--- Data ---
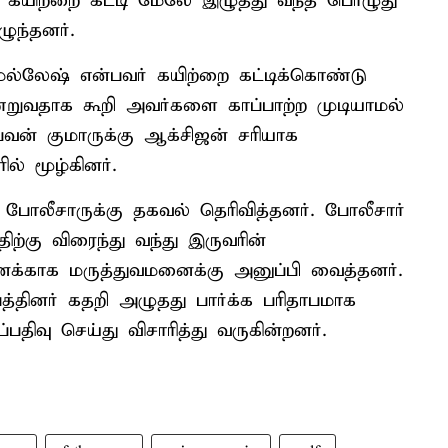
்கு கயிற்றை கட்டி மேலே இழுத்து வந்த பொழுது
ுந்தனர்.
ல்லேஷ் என்பவர் கயிற்றை கட்டிக்கொண்டு
ிணறுவதாக கூறி அவர்களை காப்பாற்ற முடியாமல்
,பவன் குமாருக்கு ஆக்சிஜன் சரியாக
் மூழ்கினர்.
ு போலீசாருக்கு தகவல் தெரிவித்தனர். போலீசார்
்கு விரைந்து வந்து இருவரின்
ைக்காக மருத்துவமனைக்கு அனுப்பி வைத்தனர்.
்தினர் கதறி அழுதது பார்க்க பரிதாபமாக
்பதிவு செய்து விசாரித்து வருகின்றனர்.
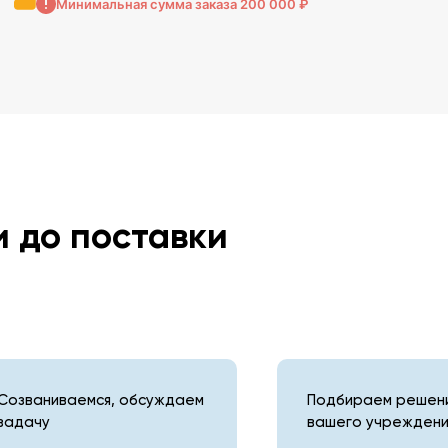
Минимальная сумма заказа 200 000 ₽
и до поставки
Созваниваемся, обсуждаем
Подбираем решени
задачу
вашего учреждени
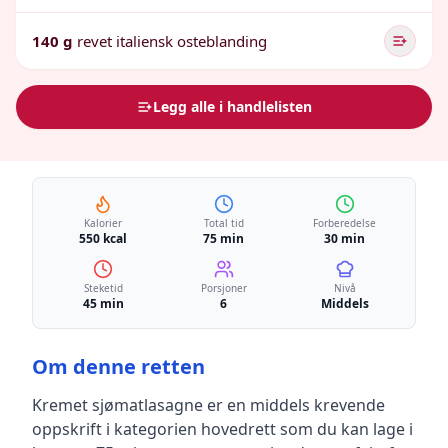
140 g
revet italiensk osteblanding
Legg alle i handlelisten
Kalorier
Total tid
Forberedelse
550 kcal
75 min
30 min
Steketid
Porsjoner
Nivå
45 min
6
Middels
Om denne retten
Kremet sjømatlasagne
er en
middels krevende
oppskrift
i kategorien hovedrett
som du kan lage i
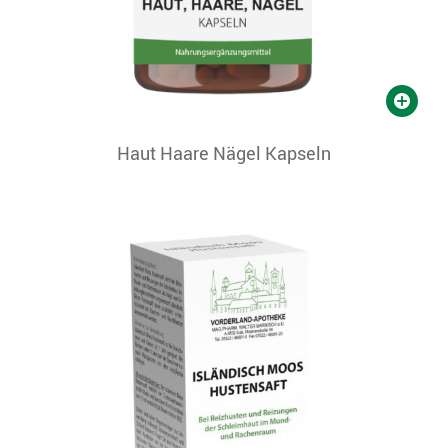
Haut Haare Nägel Kapseln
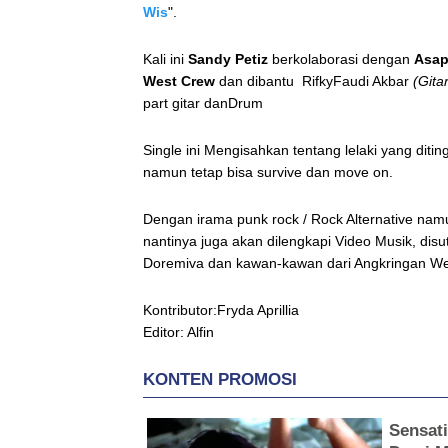
Wis
".
Kali ini
Sandy Petiz
berkolaborasi dengan
Asap
West Crew
dan dibantu RifkyFaudi Akbar
(Gita
part gitar danDrum
Single ini Mengisahkan tentang lelaki yang dit
namun tetap bisa survive dan move on.
Dengan irama punk rock / Rock Alternative na
nantinya juga akan dilengkapi Video Musik, dis
Doremiva dan kawan-kawan dari Angkringan W
Kontributor:Fryda Aprillia
Editor: Alfin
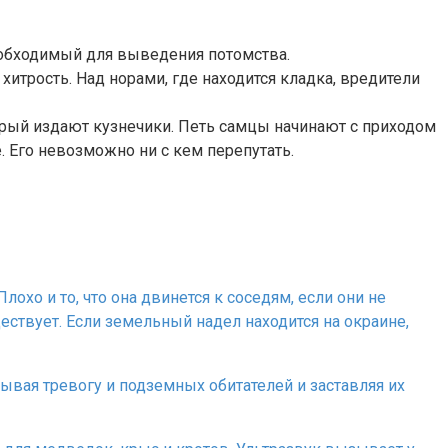
необходимый для выведения потомства.
хитрость. Над норами, где находится кладка, вредители
торый издают кузнечики. Петь самцы начинают с приходом
е. Его невозможно ни с кем перепутать.
лохо и то, что она двинется к соседям, если они не
ествует. Если земельный надел находится на окраине,
зывая тревогу и подземных обитателей и заставляя их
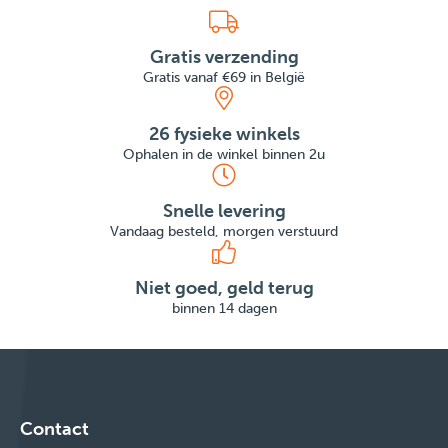
Gratis verzending
Gratis vanaf €69 in België
26 fysieke winkels
Ophalen in de winkel binnen 2u
Snelle levering
Vandaag besteld, morgen verstuurd
Niet goed, geld terug
binnen 14 dagen
Contact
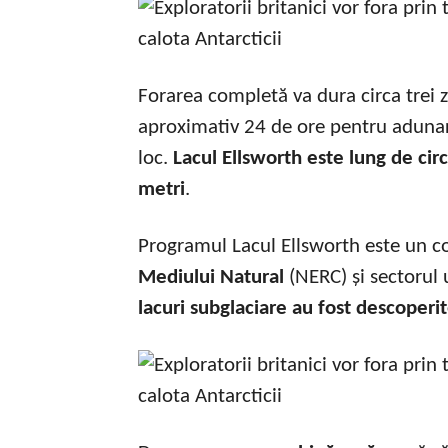
Forarea completă va dura circa trei zi
aproximativ 24 de ore pentru adunar
loc.
Lacul Ellsworth este lung de cir
metri
.
Programul Lacul Ellsworth este un c
Mediului Natural
(NERC) și sectorul 
lacuri subglaciare au fost descoperi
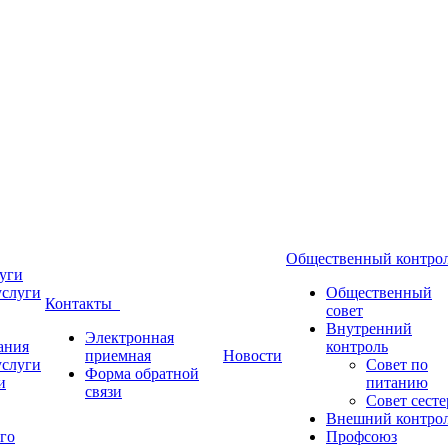
Общественный контр
уги
услуги
Общественный
Контакты
совет
Внутренний
Электронная
ания
контроль
приемная
Новости
услуги
Совет по
Форма обратной
и
питанию
связи
Совет сесте
Внешний контро
го
Профсоюз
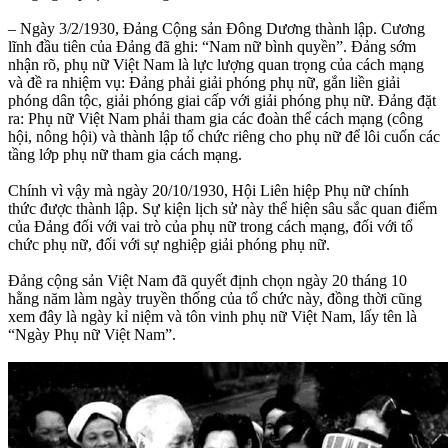
– Ngày 3/2/1930, Đảng Cộng sản Đông Dương thành lập. Cương
lĩnh đầu tiên của Đảng đã ghi: “Nam nữ bình quyền”. Đảng sớm
nhận rõ, phụ nữ Việt Nam là lực lượng quan trọng của cách mạng
và đề ra nhiệm vụ: Đảng phải giải phóng phụ nữ, gắn liền giải
phóng dân tộc, giải phóng giai cấp với giải phóng phụ nữ. Đảng đặt
ra: Phụ nữ Việt Nam phải tham gia các đoàn thể cách mạng (công
hội, nông hội) và thành lập tổ chức riêng cho phụ nữ để lôi cuốn các
tầng lớp phụ nữ tham gia cách mạng.
Chính vì vậy mà ngày 20/10/1930, Hội Liên hiệp Phụ nữ chính
thức được thành lập. Sự kiện lịch sử này thể hiện sâu sắc quan điểm
của Đảng đối với vai trò của phụ nữ trong cách mạng, đối với tổ
chức phụ nữ, đối với sự nghiệp giải phóng phụ nữ.
Đảng cộng sản Việt Nam đã quyết định chọn ngày 20 tháng 10
hằng năm làm ngày truyền thống của tổ chức này, đồng thời cũng
xem đây là ngày kỉ niệm và tôn vinh phụ nữ Việt Nam, lấy tên là
“Ngày Phụ nữ Việt Nam”.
---
**Aim of the task**
Where does the string "Ellsworth" appear in the records? Copy every line that holds it.

**Output below**
Lacul Ellsworth este lung de cir
Programul Lacul Ellsworth este un c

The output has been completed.